Эббо рассказал все подробности своего свидания с маркграфом какому-то рыцарю, который делал с ним часть обратного пути из Штутгарта. Тот объяснил ему, что в этом приеме, со стороны маркграфа, нет ничего удивительного; что Шлангенвальд не только его старинный друг, но что еще к тому же Виртенбергский маркграф требует для себя Швабию, как Лен; следовательно, прямое подчинение Эббо императору, без посредства маркграфа, не могло быть приятно для последнего.
– Что же делать? – спросил Эббо.
– Сожгите несколько хижин, принадлежащих Шлангенвальду, – отвечал рыцарь.
– Но несчастные крестьяне не виноваты.
– Да, да! Посмотрели бы вы, откажутся ли они ограбить вас при первом случае. «Давайте и берите» – вот правило империи. Пошлите в ответ Шлангенвальду такой же вызов с длинным списком имен, и научите его уважать вас.
– Но я дал клятву не прибегать к самоуправству.
– Что ж вы через это выиграете? Если лига не хочет охранять ваши интересы, – охраняйте их сами.
– Я буду жаловаться императору и уведомлю его, как управляется лига.

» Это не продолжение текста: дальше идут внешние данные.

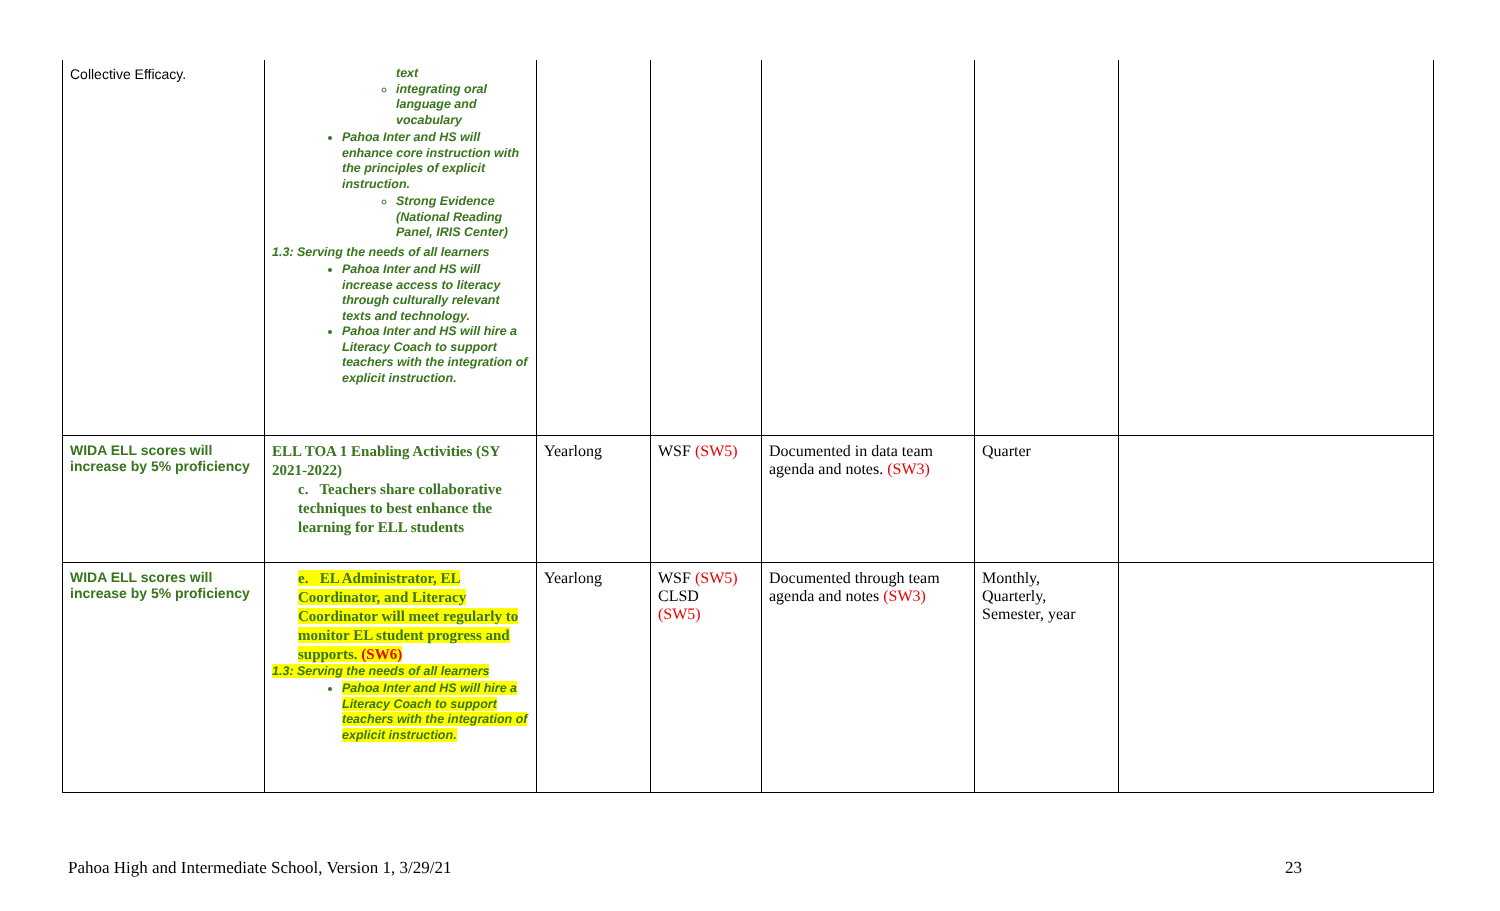| Collective Efficacy. | text integrating oral language and vocabulary Pahoa Inter and HS will enhance core instruction with the principles of explicit instruction. Strong Evidence (National Reading Panel, IRIS Center) 1.3: Serving the needs of all learners Pahoa Inter and HS will increase access to literacy through culturally relevant texts and technology. Pahoa Inter and HS will hire a Literacy Coach to support teachers with the integration of explicit instruction. | | | | | |
| WIDA ELL scores will increase by 5% proficiency | ELL TOA 1 Enabling Activities (SY 2021-2022) c. Teachers share collaborative techniques to best enhance the learning for ELL students | Yearlong | WSF (SW5) | Documented in data team agenda and notes. (SW3) | Quarter | |
| WIDA ELL scores will increase by 5% proficiency | e. EL Administrator, EL Coordinator, and Literacy Coordinator will meet regularly to monitor EL student progress and supports. (SW6) 1.3: Serving the needs of all learners Pahoa Inter and HS will hire a Literacy Coach to support teachers with the integration of explicit instruction. | Yearlong | WSF (SW5) CLSD (SW5) | Documented through team agenda and notes (SW3) | Monthly, Quarterly, Semester, year | |
Pahoa High and Intermediate School, Version 1, 3/29/21
23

– Молодой человек! если бы император обязан был смотреть за безопасностью света в собственных владениях, ему и одного этого дела было бы уже слишком много. Вам надо бы иметь за себя у императора какого-нибудь ходатая, который бы мог защищать ваше дело лучше, чем вы сами, своим правдивым разговором. Нет ли у вас сестры, которую бы вы могли выдать за какого-нибудь знатного барона, который бы поддержал вас, и силой руки и своими советами?
– У меня только брат-близнец.
– А! так вы Адлерштейнские близнецы! Кажется другой Адлерштейн искал союза с вашей матушкой. Да, лучшей поддержки вы не могли бы найти, он и молодой король Макс все равно, что два пальца на одной руке.
– Это невозможно! – сказал гордо Эббо. Уверенный, что услышит точно такой же совет и от мейстера Годфрида, Эббо раздумал ехать с ним советоваться. Некоторое время, Гейнц и Гатто надеялись даже на возвращение старых привычек, а сердце Христины наполнилось смущением и боязнью, когда сын объявил, что Шлангенвальд будет наказан за все свои злодеяния при первой дерзости, какую себе позволит.
Эта первая дерзость сделана была в начале зимы. Шайка рейтаров опустошила отдаленное поле, где Ульрих засевал скудный запас ржи. Известие об этом вовремя дошло до замка, и близнецы, в сопровождении Гейнца, Коппеля, двух конюхов из Ульма и толпы крестьян, внезапно напали на грабителей, затушили огонь и преследовали врага до самой деревни Шлангенвальд.